• **Description of the task**
Output each record below exactly as it stands, leaving out the pictures.

%%

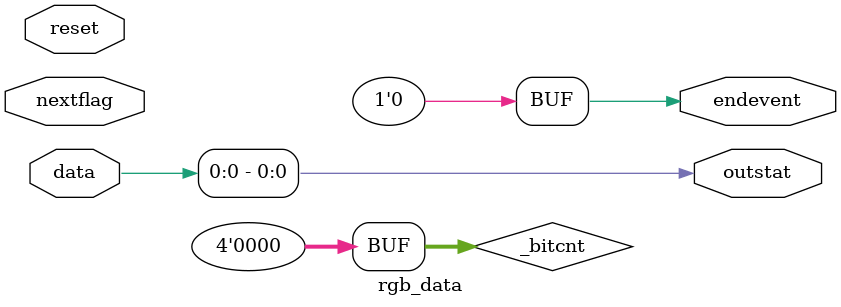
<source format=v>

module rgb_data(
	input reset,
	input nextflag, 
	input [7:0]data,
	output endevent,
	output outstat
);

	reg [3:0]_bitcnt = 0;

	always@ (reset)
	begin
		_bitcnt <= 0;
	end

	always@ (posedge nextflag)
	begin
		if (_bitcnt == 7)
			_bitcnt <= 0;
		else
			_bitcnt <= _bitcnt + 1;
	end

	assign outstat = data[_bitcnt];
	assign endevent = (_bitcnt == 7) ? 1 : 0;

endmodule


</source>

%%

• **Output of the exercise**
<source format=v>

module rgb_data(
	input reset,
	input nextflag, 
	input [7:0]data,
	output endevent,
	output outstat
);

	reg [3:0]_bitcnt = 0;

	always@ (reset)
	begin
		_bitcnt <= 0;
	end

	always@ (posedge nextflag)
	begin
		if (_bitcnt == 7)
			_bitcnt <= 0;
		else
			_bitcnt <= _bitcnt + 1;
	end

	assign outstat = data[_bitcnt];
	assign endevent = (_bitcnt == 7) ? 1 : 0;

endmodule


</source>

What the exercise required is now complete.